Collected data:
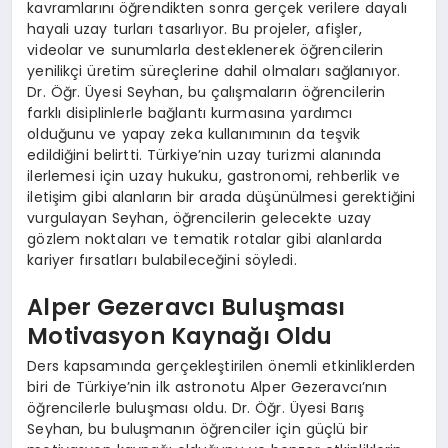
kavramlarını öğrendikten sonra gerçek verilere dayalı
hayali uzay turları tasarlıyor. Bu projeler, afişler,
videolar ve sunumlarla desteklenerek öğrencilerin
yenilikçi üretim süreçlerine dahil olmaları sağlanıyor.
Dr. Öğr. Üyesi Seyhan, bu çalışmaların öğrencilerin
farklı disiplinlerle bağlantı kurmasına yardımcı
olduğunu ve yapay zeka kullanımının da teşvik
edildiğini belirtti. Türkiye’nin uzay turizmi alanında
ilerlemesi için uzay hukuku, gastronomi, rehberlik ve
iletişim gibi alanların bir arada düşünülmesi gerektiğini
vurgulayan Seyhan, öğrencilerin gelecekte uzay
gözlem noktaları ve tematik rotalar gibi alanlarda
kariyer fırsatları bulabileceğini söyledi.
Alper Gezeravcı Buluşması
Motivasyon Kaynağı Oldu
Ders kapsamında gerçekleştirilen önemli etkinliklerden
biri de Türkiye’nin ilk astronotu Alper Gezeravcı’nın
öğrencilerle buluşması oldu. Dr. Öğr. Üyesi Barış
Seyhan, bu buluşmanın öğrenciler için güçlü bir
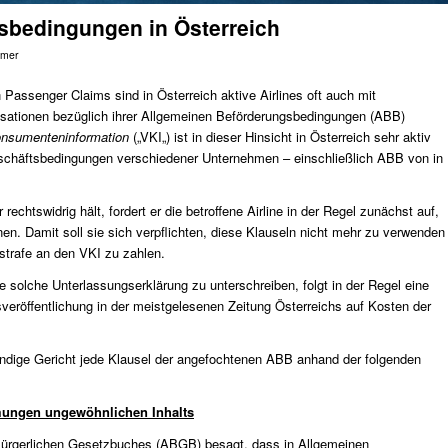
sbedingungen in Österreich
imer
Passenger Claims sind in Österreich aktive Airlines oft auch mit
ationen bezüglich ihrer Allgemeinen Beförderungsbedingungen (ABB)
Konsumenteninformation
(„
VKI
„) ist in dieser Hinsicht in Österreich sehr aktiv
eschäftsbedingungen verschiedener Unternehmen – einschließlich ABB von in
rechtswidrig hält, fordert er die betroffene Airline in der Regel zunächst auf,
en. Damit soll sie sich verpflichten, diese Klauseln nicht mehr zu verwenden
strafe an den VKI zu zahlen.
e solche Unterlassungserklärung zu unterschreiben, folgt in der Regel eine
veröffentlichung in der meistgelesenen Zeitung Österreichs auf Kosten der
ndige Gericht jede Klausel der angefochtenen ABB anhand der folgenden
mungen ungewöhnlichen Inhalts
Bürgerlichen Gesetzbuches (ABGB) besagt, dass in Allgemeinen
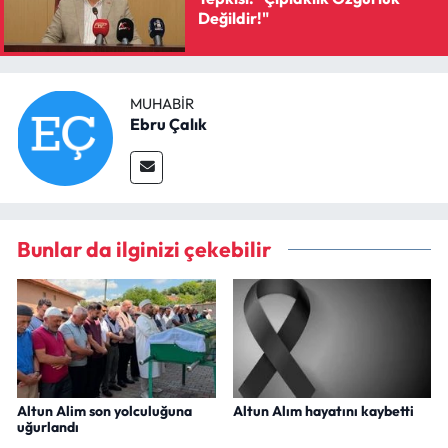
Değildir!"
MUHABIR
Ebru Çalık
Bunlar da ilginizi çekebilir
Altun Alim son yolculuğuna
Altun Alım hayatını kaybetti
uğurlandı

▸ **What to produce**:
Establish how many lines of the records contain the string "Gezeravcı" and state that number without elaboration.

▸ **Solution to the exercise**:
2